I wanted to update you on the task you mentioned – I’m actively working on it, and while it’s a bit complex, I’ve completed most of the code. I’m also running thorough tests to ensure everything works as expected.

I’m working in a separate branch, and within the next few days, I’ll open a new PR for review. The process has taken a bit longer as I explored multiple solutions to find the best approach.

@toddbaert, @askpt and team, guys! I've completed the Domain-Scoped Providers Configuration logic to support multiple providers. However, I created my changes in a new branch off this one, and now I'm trying to open a new PR back to it, but I'm only seeing the option to merge into the main branch. Could someone help me figure this out?

beeme1mr commented 21 hours ago

I'll take a look in a bit.

askpt commented 19 hours ago

@arttonoyan it seems you created a new branch in your fork. So you will need to create a PR from di-domain-scoped-providers to add-dependency-injection. You then can share the PR which will have the diff from di-domain-scoped-providers against the PR you are proposing to the main repo. After it is merged, the changes will be visible in this PR. Makes sense?

arttonoyan commented 19 hours ago

@arttonoyan it seems you created a new branch in your fork. So you will need to create a PR from di-domain-scoped-providers to add-dependency-injection. You then can share the PR which will have the diff from di-domain-scoped-providers against the PR you are proposing to the main repo. After it is merged, the changes will be visible in this PR. Makes sense?

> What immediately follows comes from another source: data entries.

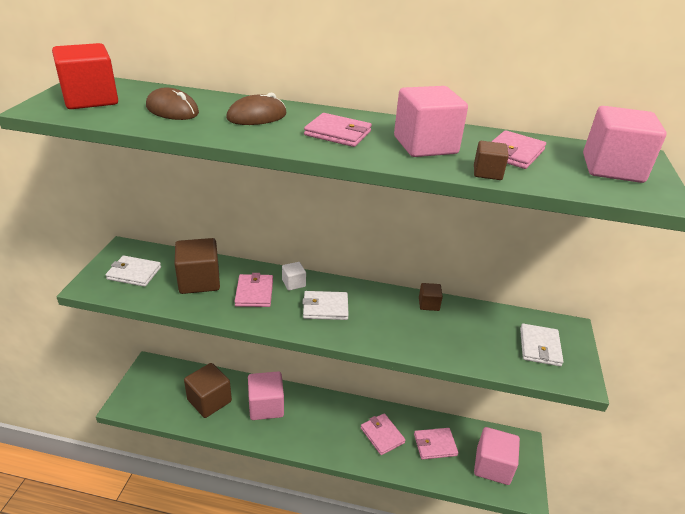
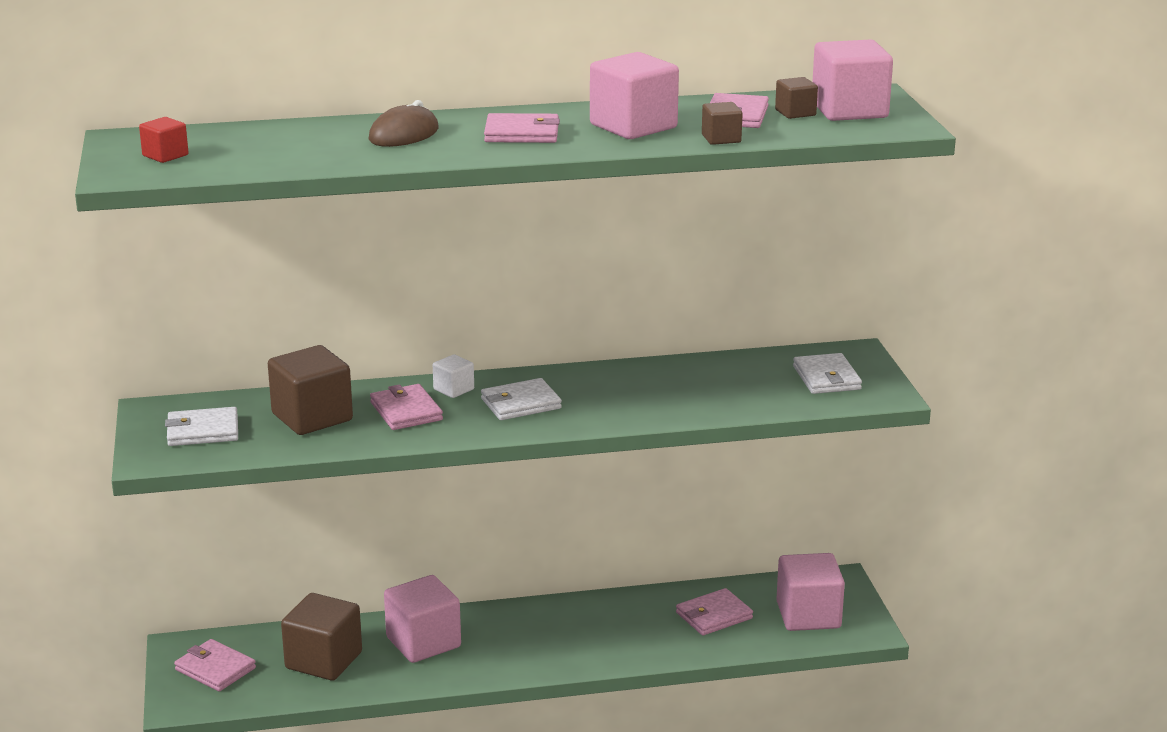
camera: 20 degrees left, 10 degrees down
red cube [52,43,118,109] -> red cube [139,117,189,163], size x0.50
brown mouse [146,88,199,120] -> none
pink wallet [361,413,406,455] -> pink wallet moved to [174,639,256,691]
brown cube [419,283,443,311] -> brown cube moved to [775,77,818,119]

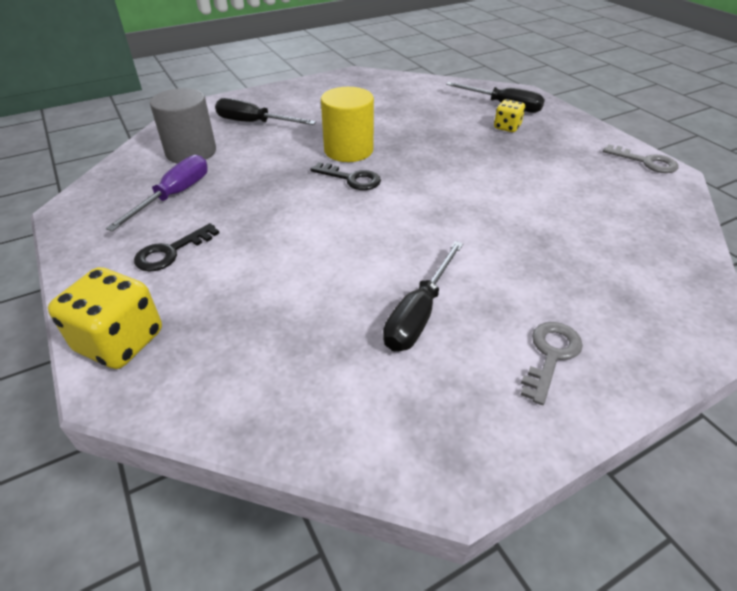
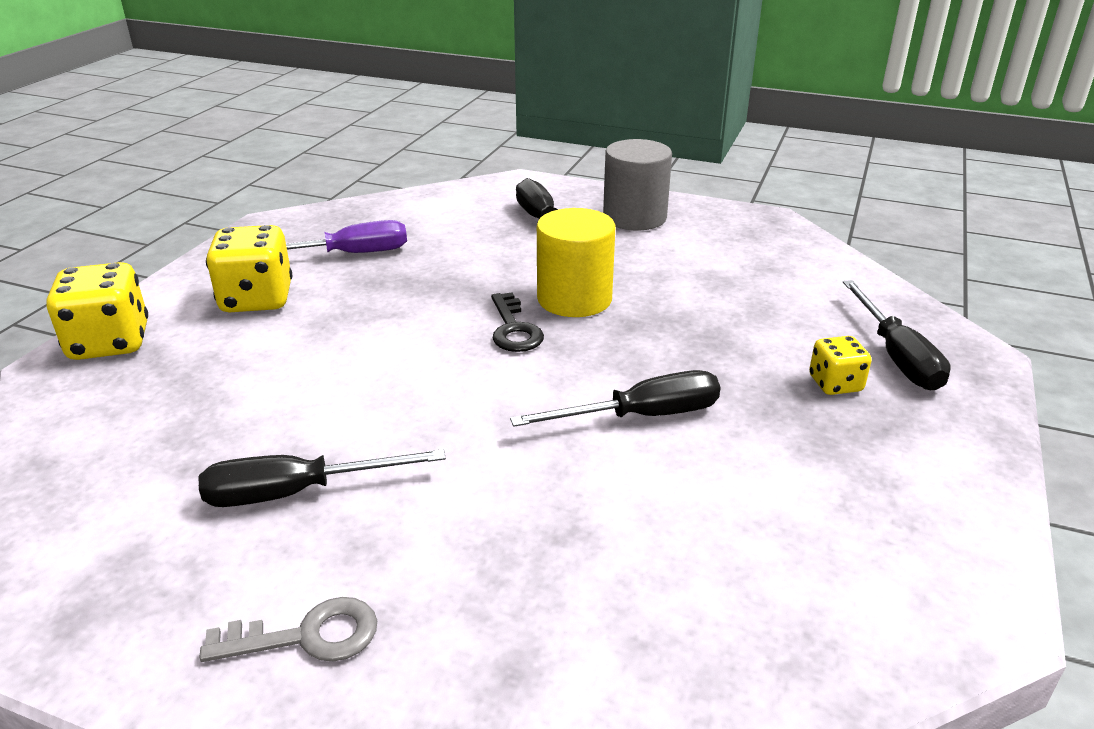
camera: 50 degrees right, 10 degrees down
black key [134,223,219,272] -> yellow dice [206,225,292,312]
grey cylinder [150,88,216,163] -> grey cylinder moved to [603,139,672,230]
grey key [603,144,679,173] -> none
none -> black screwdriver [510,370,720,427]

Thanks, @askpt ! You’re right; I created the branch from my fork. It's a bit late for me now, but I’ve opened the PR on my end and would love to share it with you for review. This way, you’ll still have a chance to take a look. Thanks in advance! https://github.com/arttonoyan/dotnet-sdk/pull/1

arttonoyan commented 13 hours ago

dependency

@arttonoyan it seems you created a new branch in your fork. So you will need to create a PR from di-domain-scoped-providers to add-dependency-injection. You then can share the PR which will have the diff from di-domain-scoped-providers against the PR you are proposing to the main repo. After it is merged, the changes will be visible in this PR. Makes sense?

Thanks, @askpt ! You’re right; I created the branch from my fork. It's a bit late for me now, but I’ve opened the PR on my end and would love to share it with you for review. This way, you’ll still have a chance to take a look. Thanks in advance! arttonoyan#1

Guys, if you’re on board with my approach to developing multi-provider support, let me know. I can merge it into my current branch so we can continue our discussion on the main PR.